18. Berharap Kasih

94 8 5
                                    

Aku, Ara, Talita, Farhan dan Dimas sedang berada dikantin, sambil melahap siomay kami masing-masing. Sebenarnya aku agak canggung sekarang, ditambah tidak nyaman juga, karena ada Dimas yang sejak tadi memperhatikanku.

"Ra, kalo makan hati-hati dong," Kata Farhan.

"Ini udah hati-hati kok," Jawab Ara.

Farhan mendaratkan jarinya ke sudut bibir Ara yang terlihat ada bumbu kacang disana, karena Ara sedang makan siomay.

"Dunia berasa milik berdua doang, yang lain ngontrak!" Ucap Talita yang membuat aksi romantis mereka berhenti.

"Sialan lo Lita!
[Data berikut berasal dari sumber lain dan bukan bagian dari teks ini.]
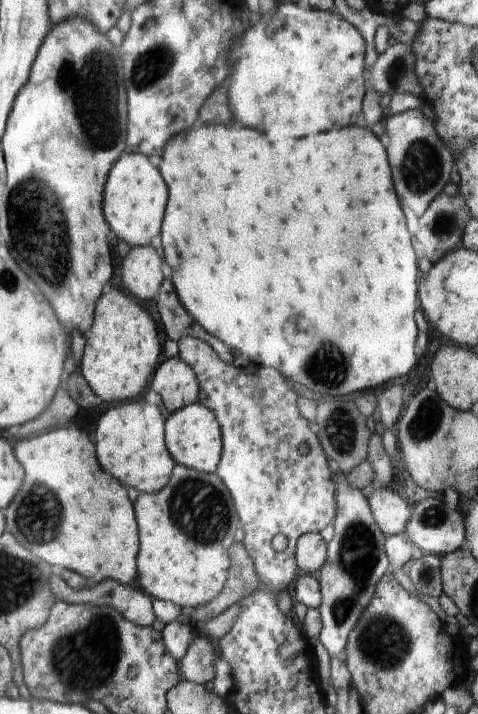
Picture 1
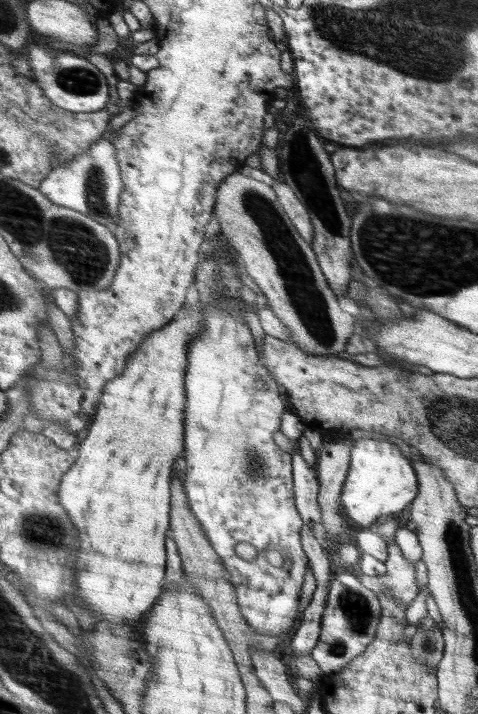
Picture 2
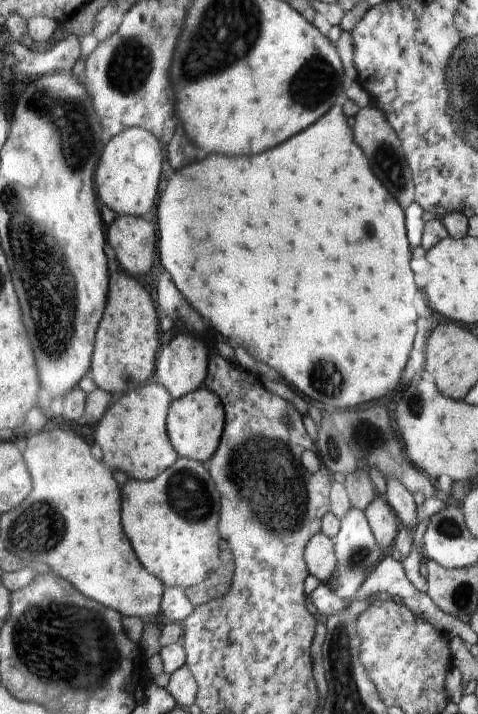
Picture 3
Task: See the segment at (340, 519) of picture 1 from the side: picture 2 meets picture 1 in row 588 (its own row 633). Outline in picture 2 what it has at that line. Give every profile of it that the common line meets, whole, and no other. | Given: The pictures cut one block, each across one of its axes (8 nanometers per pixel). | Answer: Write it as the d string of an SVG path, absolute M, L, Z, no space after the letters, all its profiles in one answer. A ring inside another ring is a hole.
M350 569L350 572L334 575L328 590L326 609L322 613L319 639L309 655L326 677L333 676L368 648L374 640L380 618L380 601L376 599L374 592L360 583L357 572L352 573Z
Gue Ama Farhan jarang romantis-romantisan, sekalinya romantis Lo malah ganggu."

Aku hanya tertawa melihat mereka, begitu juga Dimas.

"Marsa, nanti pulang bareng aku ya gimana?" Tawar Dimas.

"Nggak usah, gue ada urusan pulang sekolah."

"Gue anter kalau gitu?"

"Gue bilang nggak usah Dim, gue bisa pulang sendiri."

"Nanti kapan-kapan aja Dim, masih bisa besokkan pulang barengnya," Sambung Lita.

"Yaudah kalau gitu, nanti lo hati-hati Mars," Aku mengangguk.

"Farhan gue cantik gak?" Tanya Ara.

"Jelek kek batu kali!"

"Enak banget tu mulut!"

"Gue ngomong apa adanya."

"Nyesel gue punya pacar rongsokan kaya lo!" Ucap Ara langsung berlalu pergi dengan menghentakkan kakinya.

Setelah itu kami semua tertawa.

"Lo nggak romantis bangat Han jadi pacar," Kataku yang masih tak bisa menghentikan tawa.

"Lagian, mimpi apa gue bisa punya pacar modelan kayak dia."

"Cabut ke kelas yuk," Lanjut Farhan.

Lalu kami pun mengangguk sebagai tanda persetujuan, dan kami pergi meninggalkan kantin.

***

Sejak pulang sekolah aku langsung ke kedai kak Arkan, dan kebetulan ia tidak ada jam kampus katanya, jadi kita bisa mengobrol dan berbincang.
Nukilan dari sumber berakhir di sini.